What to work on: Set the records down again in full, exactly as they are, apart from the images.
-- Opening Marker --
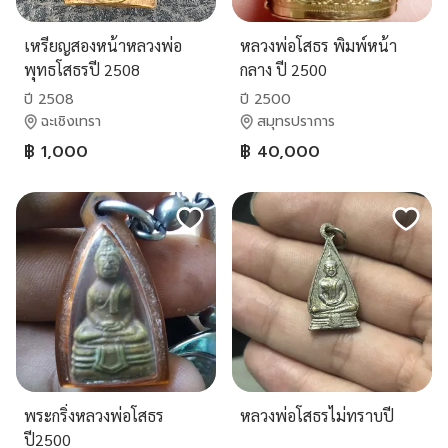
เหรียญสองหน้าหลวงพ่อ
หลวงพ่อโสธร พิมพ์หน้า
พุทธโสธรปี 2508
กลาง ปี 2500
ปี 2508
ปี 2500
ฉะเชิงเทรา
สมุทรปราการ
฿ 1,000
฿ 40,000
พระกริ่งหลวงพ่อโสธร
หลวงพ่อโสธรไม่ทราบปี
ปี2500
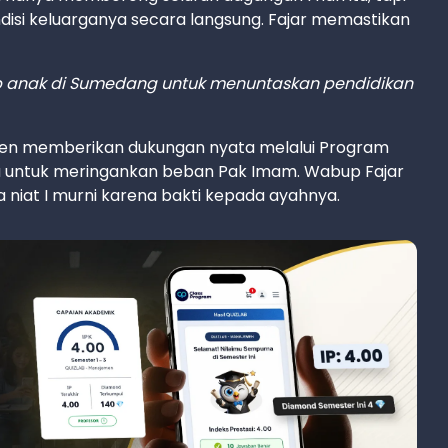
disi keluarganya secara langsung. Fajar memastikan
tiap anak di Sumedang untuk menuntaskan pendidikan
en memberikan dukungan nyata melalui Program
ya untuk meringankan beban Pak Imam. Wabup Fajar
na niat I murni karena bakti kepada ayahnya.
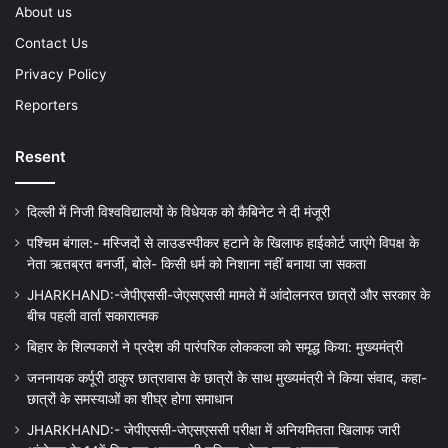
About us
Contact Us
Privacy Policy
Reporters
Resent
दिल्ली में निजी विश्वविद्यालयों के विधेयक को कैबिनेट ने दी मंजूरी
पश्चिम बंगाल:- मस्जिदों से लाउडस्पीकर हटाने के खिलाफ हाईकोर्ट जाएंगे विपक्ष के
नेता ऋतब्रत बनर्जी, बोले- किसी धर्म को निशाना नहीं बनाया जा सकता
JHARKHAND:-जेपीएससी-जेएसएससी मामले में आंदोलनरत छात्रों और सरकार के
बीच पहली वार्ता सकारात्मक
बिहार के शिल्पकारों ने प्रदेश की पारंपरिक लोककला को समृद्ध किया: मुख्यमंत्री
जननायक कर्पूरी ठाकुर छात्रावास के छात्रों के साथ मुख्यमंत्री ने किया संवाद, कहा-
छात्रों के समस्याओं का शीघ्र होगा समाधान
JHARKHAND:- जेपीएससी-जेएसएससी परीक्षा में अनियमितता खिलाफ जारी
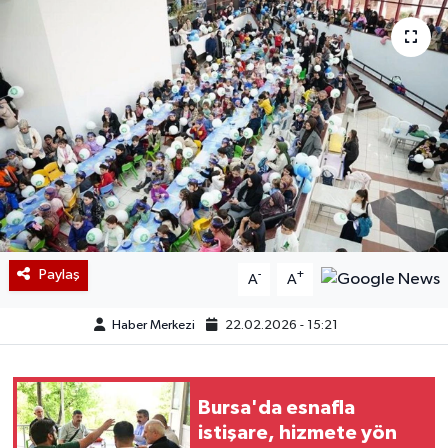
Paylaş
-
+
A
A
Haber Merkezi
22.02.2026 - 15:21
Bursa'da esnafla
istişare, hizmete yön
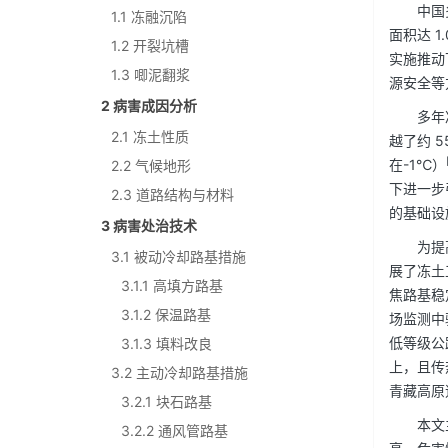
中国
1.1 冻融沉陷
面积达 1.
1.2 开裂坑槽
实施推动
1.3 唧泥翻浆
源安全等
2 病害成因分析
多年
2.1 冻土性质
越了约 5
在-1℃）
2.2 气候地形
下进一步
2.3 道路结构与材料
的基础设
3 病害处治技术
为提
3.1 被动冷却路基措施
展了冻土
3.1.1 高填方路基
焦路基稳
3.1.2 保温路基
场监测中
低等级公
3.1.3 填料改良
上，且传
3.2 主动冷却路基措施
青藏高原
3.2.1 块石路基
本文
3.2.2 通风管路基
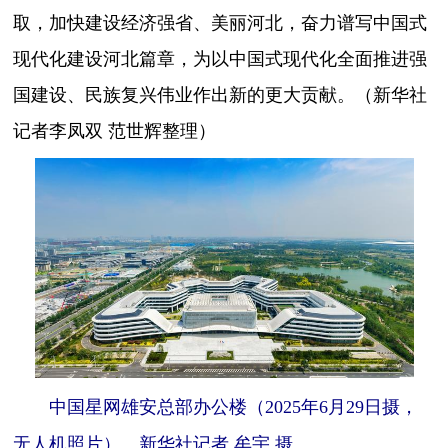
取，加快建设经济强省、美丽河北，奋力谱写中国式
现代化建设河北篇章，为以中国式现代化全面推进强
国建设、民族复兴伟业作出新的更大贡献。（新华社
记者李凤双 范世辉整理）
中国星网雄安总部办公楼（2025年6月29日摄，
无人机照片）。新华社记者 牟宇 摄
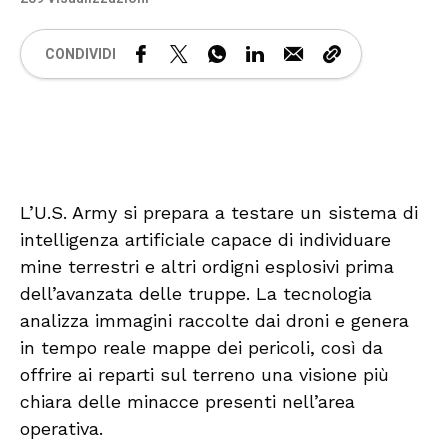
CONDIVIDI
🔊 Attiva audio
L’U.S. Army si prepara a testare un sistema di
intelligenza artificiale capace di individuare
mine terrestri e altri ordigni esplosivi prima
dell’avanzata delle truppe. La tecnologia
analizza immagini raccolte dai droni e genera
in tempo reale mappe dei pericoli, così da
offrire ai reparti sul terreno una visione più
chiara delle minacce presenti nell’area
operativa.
-- Closing Marker --
Exercise result:
เหรียญสองหน้าหลวงพ่อ
หลวงพ่อโสธร พิมพ์หน้า
พุทธโสธรปี 2508
กลาง ปี 2500
ปี 2508
ปี 2500
ฉะเชิงเทรา
สมุทรปราการ
฿ 1,000
฿ 40,000
พระกริ่งหลวงพ่อโสธร
หลวงพ่อโสธรไม่ทราบปี
ปี2500
disi keluarganya secara langsung. Fajar memastikan
tiap anak di Sumedang untuk menuntaskan pendidikan
en memberikan dukungan nyata melalui Program
ya untuk meringankan beban Pak Imam. Wabup Fajar
na niat I murni karena bakti kepada ayahnya.
About us
Contact Us
Privacy Policy
Reporters
Resent
दिल्ली में निजी विश्वविद्यालयों के विधेयक को कैबिनेट ने दी मंजूरी
पश्चिम बंगाल:- मस्जिदों से लाउडस्पीकर हटाने के खिलाफ हाईकोर्ट जाएंगे विपक्ष के
नेता ऋतब्रत बनर्जी, बोले- किसी धर्म को निशाना नहीं बनाया जा सकता
JHARKHAND:-जेपीएससी-जेएसएससी मामले में आंदोलनरत छात्रों और सरकार के
बीच पहली वार्ता सकारात्मक
बिहार के शिल्पकारों ने प्रदेश की पारंपरिक लोककला को समृद्ध किया: मुख्यमंत्री
जननायक कर्पूरी ठाकुर छात्रावास के छात्रों के साथ मुख्यमंत्री ने किया संवाद, कहा-
छात्रों के समस्याओं का शीघ्र होगा समाधान
JHARKHAND:- जेपीएससी-जेएसएससी परीक्षा में अनियमितता खिलाफ जारी
Paylaş
-
+
A
A
Haber Merkezi
22.02.2026 - 15:21
Bursa'da esnafla
istişare, hizmete yön
中国
1.1 冻融沉陷
面积达 1.
1.2 开裂坑槽
实施推动
1.3 唧泥翻浆
源安全等
2 病害成因分析
多年
2.1 冻土性质
越了约 5
在-1℃）
2.2 气候地形
下进一步
2.3 道路结构与材料
的基础设
3 病害处治技术
为提
3.1 被动冷却路基措施
展了冻土
3.1.1 高填方路基
焦路基稳
3.1.2 保温路基
场监测中
低等级公
3.1.3 填料改良
上，且传
3.2 主动冷却路基措施
青藏高原
3.2.1 块石路基
本文
3.2.2 通风管路基
取，加快建设经济强省、美丽河北，奋力谱写中国式
现代化建设河北篇章，为以中国式现代化全面推进强
国建设、民族复兴伟业作出新的更大贡献。（新华社
记者李凤双 范世辉整理）
中国星网雄安总部办公楼（2025年6月29日摄，
无人机照片）。新华社记者 牟宇 摄
CONDIVIDI
🔊 Attiva audio
L’U.S. Army si prepara a testare un sistema di
intelligenza artificiale capace di individuare
mine terrestri e altri ordigni esplosivi prima
dell’avanzata delle truppe. La tecnologia
analizza immagini raccolte dai droni e genera
in tempo reale mappe dei pericoli, così da
offrire ai reparti sul terreno una visione più
chiara delle minacce presenti nell’area
operativa.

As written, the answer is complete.